** Work instruction **
According to the announcement about the UNC Process Series, what time do all performances begin?

** Source extract **
------
UNC Process Series features seven artistic works-in-development

Text:
Increase font size
Decrease font size

For immediate use


UNC Process Series features seven artistic works-in-development

 

(Chapel Hill, N.C. – August 7, 2014) – The 2014-2015 Process Series will feature seven new artistic works-in-development at the University of North Carolina at Chapel Hill, beginning Aug. 21.

 

All performances begin at 8 p.m. Shows are free to the public, with a suggested donation of $5 at the door. The series offers audiences an opportunity to examine the creative process as artists and performers explore new ideas. Audience feedback following each performance is vital to the continued growth of the works.

 

“For our seventh season, the Process Series will bring together performers and scholars from several different departments at UNC and from all over the country to present works from a variety of disciplines, from videography to hip-hop to interactive theater,” said Joseph Megel, founder and artistic director. “This exciting year of incredibly diverse works explore a uniquely human experience, and we hope our audiences grow, engage and participate in the discussion.”
------
Scene geometry reasoning data
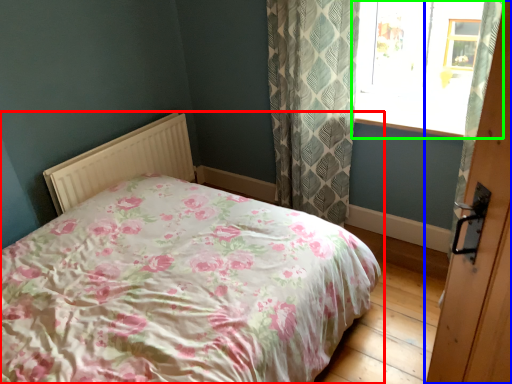
Question: Which object is the farthest from bed (highlighted by a red box)? Choose among these: door (highlighted by a blue box) or window (highlighted by a green box).

Choices:
 (A) door
 (B) window

Answer: (B)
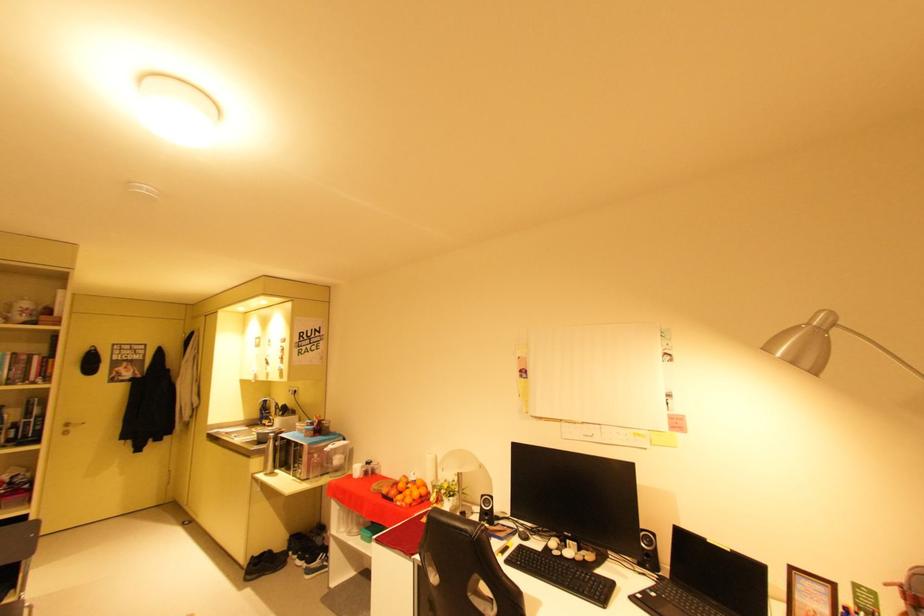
------
** Result for this task **
8 p.m.